The notation had pre-conditions and post-conditions. I think this is the only way there is to talk seriously about program correctors and to build programs with a precise specification in mind. This was also connected to my work at the University of California Santa Barbara. I was teaching data structures and algorithms and it was very difficult to teach the topic without introducing notions of program correctness. So I also needed the notation in a way that I could use for that course, I had to use C which was absurd because C is not appropriate for this kind of teaching, so I developed code to create the algorithms before translating that into C for my students; that notation is also part of what eventually became Eiffel.

RM:

How do you feel about C++ having become more widely used than Eiffel?

BM:

Well it was a very clever make to C++ available to ordinary programmers and to their managers, because if you go back to the 1980s when Object Oriented programming exploded in use, it was still a very new function and people were scared of it. The original ideas were actually a bit rough and ready.

People thought it was something very strange which was going to disrupt all their practices, cost a lot of money and make all their current software obsolete and so on. It was a really clever move to tell people well, you can have object-oriented programming and C at the same time; you can keep everything that you have in C, in particular you can keep your property, the training of your programmers and the programmers themselves.

In this respect it was very useful and we considered that it was a stepping stone – a trade-off between two quite different worlds of C programming and the world of object-oriented programming, to have software like this it could only be a temporary step towards the full benefits of object-orientation, but it turned out to be much more successful than that.

I should also say that in terms of combining C with orientation, it couldn’t be done better and though C++ is now the ideal combination of C++ and object-oriented content it is so complex, much more so that it should be because it tries to do so many things.

The forces of complexity are very strong in the IT world when something is new, it becomes legacy and legacy is very difficult to get rid of – 25 years on we are then saddled with lots of C++ code which is raising lots of problems. Eiffel is a much more effective and scalable approach but it’s a little bit more difficult to explain and to sell.

RM:

An obvious question, why is Eiffel called Eiffel and why?

BM:

Well, it’s named after Gustave Eiffel who created the Eiffel Tower for the 1889 World Fair. It was completed on time and within budget, which was a great way of saying that Eiffel the language was as efficient. If you look at that wonderful structure, you will see a small number of robust design patterns, combined and varied repeatedly to yield an extremely powerful, bottom-up structure, exactly like a system built out of Eiffel Software’s reusable libraries.

RM:

What would you say you were proudest of in terms of the language’s initial development and continuing use?

BM:

It’s always the point when you release another iteration that you realize that the Eiffel community is still growing and developing. We were a very small company when we released the language. We didn’t have any support from a large business such as Ericsson, or Xerox, just a small team doing something different. The continued development is something for the Eiffel community to be proud of. To answer your question more technically really it’s quite a remarkable thing that we built a language right from scratch.

It’s definitely one source of pride. We knew that the code contracts might be copied like for example Microsoft’s code contracts have been copied, except that they are adding this to an existing framework which was not designed for it.

I’m quite proud of the exception mechanism which is not something that is as well known as it should be but I thought it was probably the first mechanism from a theoretical standpoint, the first conceptual demonstration that had these special cases and that handling exceptions could be done in a clean, rigorous way, closely connected with notions of program correctness. I still think Eiffel, for the work that it does, is quite superior to anything else that’s out there.

= = = = =

What to work on:
**1.** Retype the Eiffel interview from "People thought it" to "successful than that.".
**2.** Write the next part of the Eiffel interview, picking up after its last sentence.
The material after this point comes from a separate source.

Dataset excerpt:
= = = = =

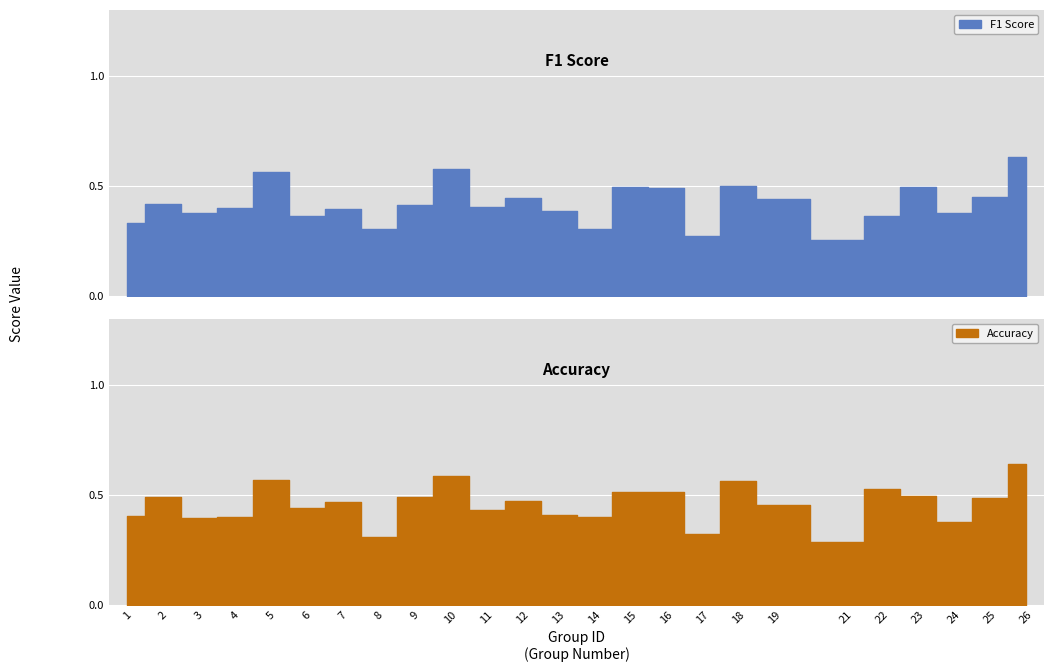

At 7, list the series in order from largest to smallest.

accuracy, f1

= = = = =

Answers to the tasks:
**1.**
People thought it was something very strange which was going to disrupt all their practices, cost a lot of money and make all their current software obsolete and so on. It was a really clever move to tell people well, you can have object-oriented programming and C at the same time; you can keep everything that you have in C, in particular you can keep your property, the training of your programmers and the programmers themselves.

In this respect it was very useful and we considered that it was a stepping stone – a trade-off between two quite different worlds of C programming and the world of object-oriented programming, to have software like this it could only be a temporary step towards the full benefits of object-orientation, but it turned out to be much more successful than that.

**2.**
We need to talk about somewhat more recent developments, Eiffel introduced in 1997 an agent mechanism which is a way to combine the object-oriented framework with high level perfection objects representing what is called closures in functional languages. It’s completely type-safe.

It’s not familiar to most people. So initially users sometimes wonder what this strange thing is and then very quickly realize that the browsing mechanism gives you ways to explore the structure of a big, possibly complex software system very quickly and very effectively. Because there’s lots of complicated things that you can do in an object-oriented language with inheritance, there are lots of transformations that your operations or your methods can undergo and Eiffel Studio is quite good at giving you a handle on what happens to your methods and in helping you to transverse the software very quickly and very effectively, particularly in connection with debugging.

RM:

You mentioned Eiffel Studio, what’s the difference between Eiffel and Eiffel Studio?

BM:

Eiffel is the language a developer uses to write software and Eiffel Studio is the environment and toolkit that surrounds the Eiffel language.

RM:

What about automatic testing?

BM:

In the past four years or so, five years now, we have developed automatic testing tools which we don’t have any equivalent anywhere else as far as I know. The reason they don’t have any equivalent is that we rely on the presence of contracts in the code. So what it enables you to do is to take a set of classes and then push a button and have the classes structured completely automatically without the need to write test cases.

It produces the test cases for you. It’s called AutoTest and it’s an integral part of Eiffel Studio, which gives the power to the development environment which has no equivalent; it’s directly related to and dependent on the presence of contracts in the code.

RM:

Can you briefly explain to me about design by contract and how that works?

BM:

It’s a mechanism that supports the production of quality software. It ensures that your code will have substantially less errors because it follows ‘the rules’ of development. One way to describe this is to say that we keep asking three basic questions about software: what does it expect? What does it guarantee? What does it preserve? So what does it expect? That’s the pre-condition. What does it guarantee?

That’s the post-condition. Finally, what does it preserve within the class inheritance? So we keep asking these questions and as I said you start out your software development by defining these contract elements, pre-conditions, post-conditions and class inheritance.

It doesn’t have to be as strict, there’s no required order, so you generally think the way I described it, that is to say start by writing the contract and then write the code to fulfill those contracts.

You could also at the other extreme, if you are a very eager programmer, the hacker type who prefers to code things before thinking too hard about specification, you could also do it completely the other way round: write the code and then contract it.

The most common mode is to do the two more or less synchronously, simultaneously, that is to say write the contract, write code, add a bit of contract, and add a bit of code. So it’s not a constraining discipline but it’s a very useful one.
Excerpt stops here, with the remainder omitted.